From the entries below, please gather each line containing the string "with".

INFORMATION SHOWN -
··········

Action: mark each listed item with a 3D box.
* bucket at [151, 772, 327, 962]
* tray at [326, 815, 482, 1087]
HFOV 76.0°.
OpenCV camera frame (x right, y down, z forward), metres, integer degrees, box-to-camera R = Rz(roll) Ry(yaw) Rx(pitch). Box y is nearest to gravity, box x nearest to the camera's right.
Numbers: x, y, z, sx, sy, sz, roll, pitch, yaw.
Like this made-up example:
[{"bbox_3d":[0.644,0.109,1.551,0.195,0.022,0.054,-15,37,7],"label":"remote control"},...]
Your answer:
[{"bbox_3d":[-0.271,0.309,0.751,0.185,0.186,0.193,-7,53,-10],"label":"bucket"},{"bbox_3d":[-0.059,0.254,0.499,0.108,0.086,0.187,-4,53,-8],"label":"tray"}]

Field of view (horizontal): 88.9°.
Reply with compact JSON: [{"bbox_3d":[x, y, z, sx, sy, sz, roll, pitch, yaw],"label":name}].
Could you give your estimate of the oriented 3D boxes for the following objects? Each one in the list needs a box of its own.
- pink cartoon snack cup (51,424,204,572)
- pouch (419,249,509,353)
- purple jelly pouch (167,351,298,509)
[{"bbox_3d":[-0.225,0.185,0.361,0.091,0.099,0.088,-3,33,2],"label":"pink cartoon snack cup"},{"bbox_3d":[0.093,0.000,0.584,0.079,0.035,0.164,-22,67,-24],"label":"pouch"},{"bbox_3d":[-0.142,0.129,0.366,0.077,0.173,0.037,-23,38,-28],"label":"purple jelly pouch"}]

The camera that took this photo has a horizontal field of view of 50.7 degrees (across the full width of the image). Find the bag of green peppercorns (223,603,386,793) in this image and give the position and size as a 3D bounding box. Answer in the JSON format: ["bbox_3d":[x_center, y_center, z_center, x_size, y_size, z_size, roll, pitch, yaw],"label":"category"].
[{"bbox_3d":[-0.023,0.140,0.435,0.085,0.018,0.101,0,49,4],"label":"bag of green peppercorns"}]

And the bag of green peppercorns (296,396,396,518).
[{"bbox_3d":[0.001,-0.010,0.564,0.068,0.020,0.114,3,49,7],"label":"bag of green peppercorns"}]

··········

ANSWER AREA -
Action: mark each listed item with a 3D box.
Reply with compact JSON: [{"bbox_3d":[x, y, z, sx, sy, sz, roll, pitch, yaw],"label":name}].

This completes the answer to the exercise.